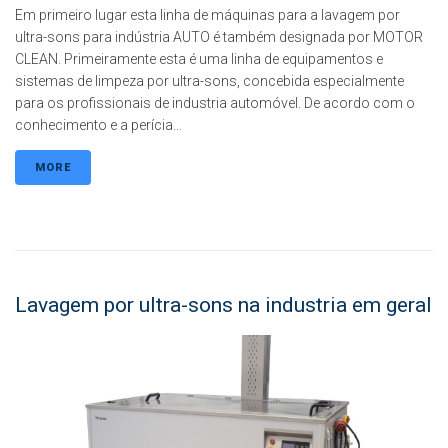
Em primeiro lugar esta linha de máquinas para a lavagem por
ultra-sons para indústria AUTO é também designada por MOTOR
CLEAN. Primeiramente esta é uma linha de equipamentos e
sistemas de limpeza por ultra-sons, concebida especialmente
para os profissionais de industria automóvel. De acordo com o
conhecimento e a perícia...
MORE
Lavagem por ultra-sons na industria em geral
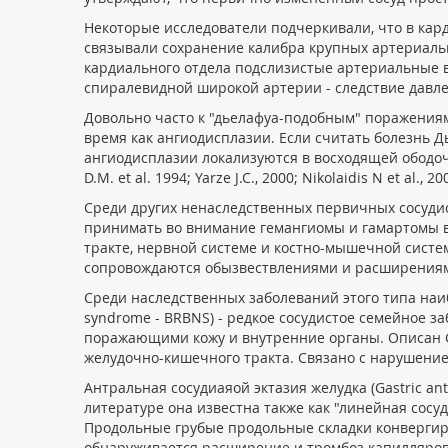
Некоторые исследователи подчеркивали, что в кард
связывали сохранение калибра крупных артериальных
кардиального отдела подслизистые артериальные в
спиралевидной широкой артерии - следствие давлен
Довольно часто к "дьелафуа-подобным" поражениям
время как ангиодисплазии. Если считать болезнь Д
ангиодисплазии локализуются в восходящей ободочн
D.M. et al. 1994; Yarze J.C., 2000; Nikolaidis N et al., 20
Среди других ненаследственных первичных сосуди
принимать во внимание гемангиомы и гамартомы вн
тракте, нервной системе и костно-мышечной сист
сопровождаются обызвествлениями и расширениями сос
Среди наследственных заболеваний этого типа наиб
syndrome - BRBNS) - редкое сосудистое семейное 
поражающими кожу и внутренние органы. Описан G.
желудочно-кишечного тракта. Связано с нарушением а
Антральная сосудиаяой эктазия желудка (Gastric a
литературе она известна также как "линейная сосуд
Продольные грубые продольные складки конвергиру
обнаруживается расширение и тромбоз капилляров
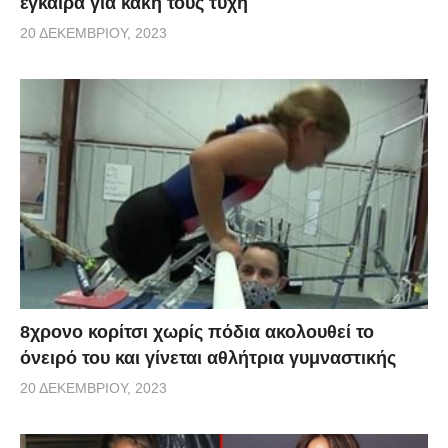
έγκαιρα για κακή τους τύχη
20 ΔΕΚΕΜΒΡΊΟΥ, 2023
8χρονο κορίτσι χωρίς πόδια ακολουθεί το
όνειρό του και γίνεται αθλήτρια γυμναστικής
20 ΔΕΚΕΜΒΡΊΟΥ, 2023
+ + +
Produce the full material again verbatim, with the pictures dropped.

Em primeiro lugar esta linha de máquinas para a lavagem por
ultra-sons para indústria AUTO é também designada por MOTOR
CLEAN. Primeiramente esta é uma linha de equipamentos e
sistemas de limpeza por ultra-sons, concebida especialmente
para os profissionais de industria automóvel. De acordo com o
conhecimento e a perícia...
MORE
Lavagem por ultra-sons na industria em geral
Некоторые исследователи подчеркивали, что в кард
связывали сохранение калибра крупных артериальных
кардиального отдела подслизистые артериальные в
спиралевидной широкой артерии - следствие давлен
Довольно часто к "дьелафуа-подобным" поражениям
время как ангиодисплазии. Если считать болезнь Д
ангиодисплазии локализуются в восходящей ободочн
D.M. et al. 1994; Yarze J.C., 2000; Nikolaidis N et al., 20
Среди других ненаследственных первичных сосуди
принимать во внимание гемангиомы и гамартомы вн
тракте, нервной системе и костно-мышечной сист
сопровождаются обызвествлениями и расширениями сос
Среди наследственных заболеваний этого типа наиб
syndrome - BRBNS) - редкое сосудистое семейное 
поражающими кожу и внутренние органы. Описан G.
желудочно-кишечного тракта. Связано с нарушением а
Антральная сосудиаяой эктазия желудка (Gastric a
литературе она известна также как "линейная сосуд
Продольные грубые продольные складки конвергиру
обнаруживается расширение и тромбоз капилляров
έγκαιρα για κακή τους τύχη
20 ΔΕΚΕΜΒΡΊΟΥ, 2023
8χρονο κορίτσι χωρίς πόδια ακολουθεί το
όνειρό του και γίνεται αθλήτρια γυμναστικής
20 ΔΕΚΕΜΒΡΊΟΥ, 2023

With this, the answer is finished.